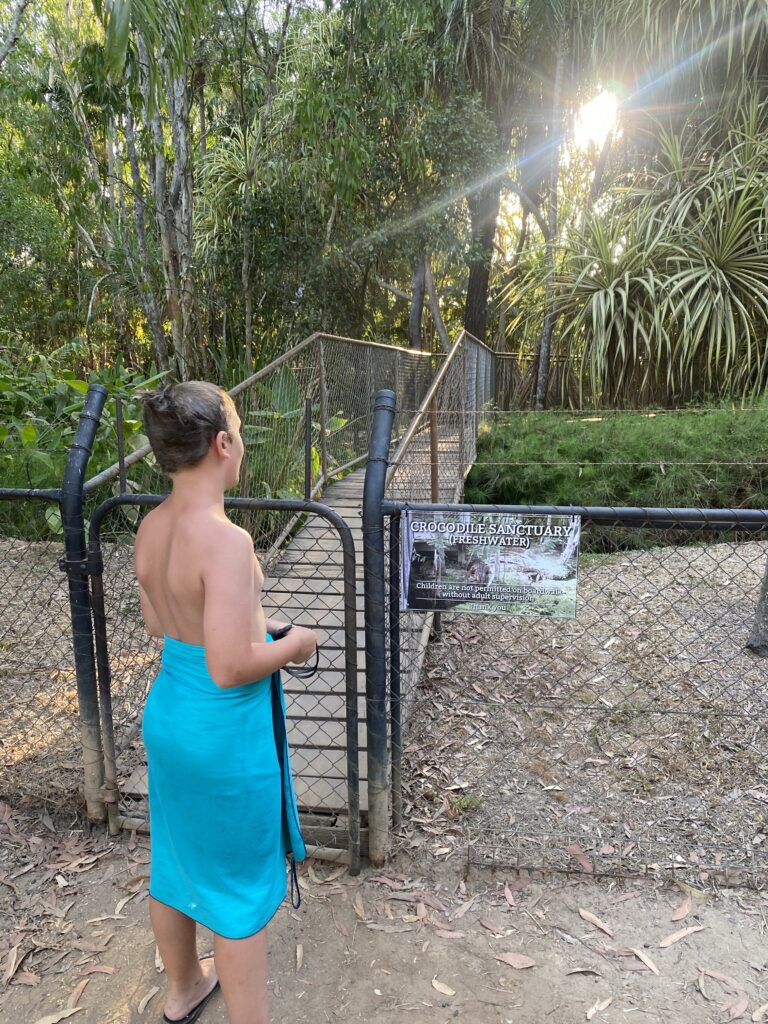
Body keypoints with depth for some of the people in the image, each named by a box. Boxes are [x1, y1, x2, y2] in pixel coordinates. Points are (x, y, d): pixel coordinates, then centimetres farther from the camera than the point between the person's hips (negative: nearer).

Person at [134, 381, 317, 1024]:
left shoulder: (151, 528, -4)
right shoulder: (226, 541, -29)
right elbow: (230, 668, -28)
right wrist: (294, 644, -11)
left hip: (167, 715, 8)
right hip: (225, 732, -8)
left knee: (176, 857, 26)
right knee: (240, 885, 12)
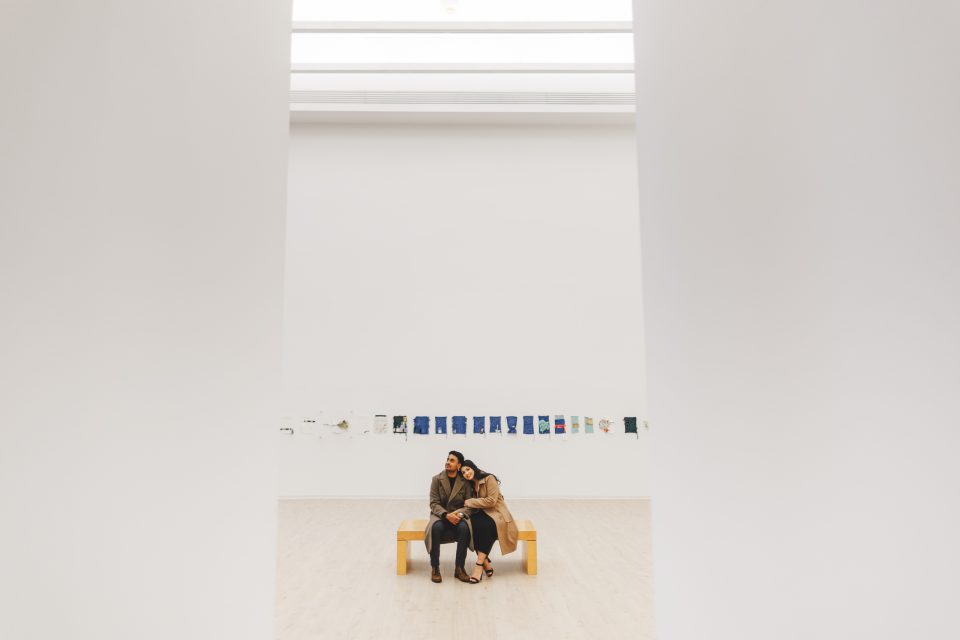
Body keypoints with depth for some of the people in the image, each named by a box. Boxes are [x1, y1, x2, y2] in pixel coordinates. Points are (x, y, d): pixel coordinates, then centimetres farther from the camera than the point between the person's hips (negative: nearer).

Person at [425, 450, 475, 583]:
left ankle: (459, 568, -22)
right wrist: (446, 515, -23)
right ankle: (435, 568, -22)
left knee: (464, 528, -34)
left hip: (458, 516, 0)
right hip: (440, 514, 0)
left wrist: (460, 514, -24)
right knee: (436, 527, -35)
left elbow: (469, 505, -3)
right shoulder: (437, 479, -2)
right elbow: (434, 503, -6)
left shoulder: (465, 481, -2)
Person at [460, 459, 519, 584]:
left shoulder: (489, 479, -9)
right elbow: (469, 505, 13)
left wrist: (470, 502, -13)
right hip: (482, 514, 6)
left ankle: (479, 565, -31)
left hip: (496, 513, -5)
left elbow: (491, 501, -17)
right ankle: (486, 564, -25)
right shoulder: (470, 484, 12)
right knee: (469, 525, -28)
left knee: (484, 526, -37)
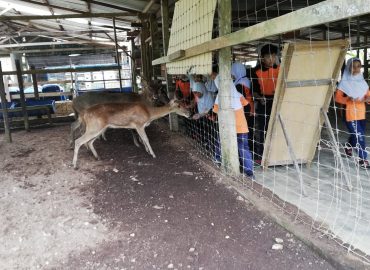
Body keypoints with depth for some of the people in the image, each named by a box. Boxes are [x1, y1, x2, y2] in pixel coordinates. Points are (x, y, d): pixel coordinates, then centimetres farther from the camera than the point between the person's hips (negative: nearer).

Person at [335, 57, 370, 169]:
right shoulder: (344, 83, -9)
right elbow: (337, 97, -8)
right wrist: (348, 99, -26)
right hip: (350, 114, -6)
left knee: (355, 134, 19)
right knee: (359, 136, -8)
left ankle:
· · ·
§ Assignment: Arrange the text lines from all of the records above as a numbered list, skipping blank lines. Leave the pictures out of your answer.

§ Task answer:
1. Body keypoints with depth for some of the people in the image, each named by a box. Boxes are [x1, y1, x2, y2] in pixel coordinates. Points are (x, y, d): pixel coordinates, then centimetres farther from the camera than the point between the person's hips (negative: nearer).
2. Person at [134, 381, 317, 1024]:
3. left shoulder: (151, 528, -4)
4. right shoulder: (226, 541, -29)
5. right elbow: (230, 668, -28)
6. right wrist: (294, 644, -11)
7. left hip: (167, 715, 8)
8. right hip: (225, 732, -8)
9. left knee: (176, 857, 26)
10. right knee: (240, 885, 12)
11. Body keypoints with depth for some of the people in the image, each named by a box. Boxes are [x1, y1, x2, y2] in pixel coordinates. Points are (x, y, d): pixel coordinates, then centimetres farther from the camera than the point between the person's hips (negative: nearer).
12. Person at [425, 450, 475, 583]:
13. left ankle: (459, 568, -22)
14. right wrist: (446, 515, -23)
15. right ankle: (435, 568, -22)
16. left knee: (464, 528, -34)
17. left hip: (458, 516, 0)
18. right hip: (440, 514, 0)
19. left wrist: (460, 514, -24)
20. right knee: (436, 527, -35)
21. left elbow: (469, 505, -3)
22. right shoulder: (437, 479, -2)
23. right elbow: (434, 503, -6)
24. left shoulder: (465, 481, -2)
25. Person at [460, 459, 519, 584]:
26. left shoulder: (489, 479, -9)
27. right elbow: (469, 505, 13)
28. left wrist: (470, 502, -13)
29. right hip: (482, 514, 6)
30. left ankle: (479, 565, -31)
31. left hip: (496, 513, -5)
32. left elbow: (491, 501, -17)
33. right ankle: (486, 564, -25)
34. right shoulder: (470, 484, 12)
35. right knee: (469, 525, -28)
36. left knee: (484, 526, -37)
37. Body keypoints with depth for some of the people in the image, each named by a box. Boxes are [x1, y1, x2, y2] in pixel coordinates. Points are (x, y, d): pixel coordinates, then centimetres farther from the camera than the point between the person's hips (negative: nearer).
38. Person at [335, 57, 370, 169]:
39. right shoulder: (344, 83, -9)
40. right elbow: (337, 97, -8)
41. right wrist: (348, 99, -26)
42. right hip: (350, 114, -6)
43. left knee: (355, 134, 19)
44. right knee: (359, 136, -8)
45. left ankle:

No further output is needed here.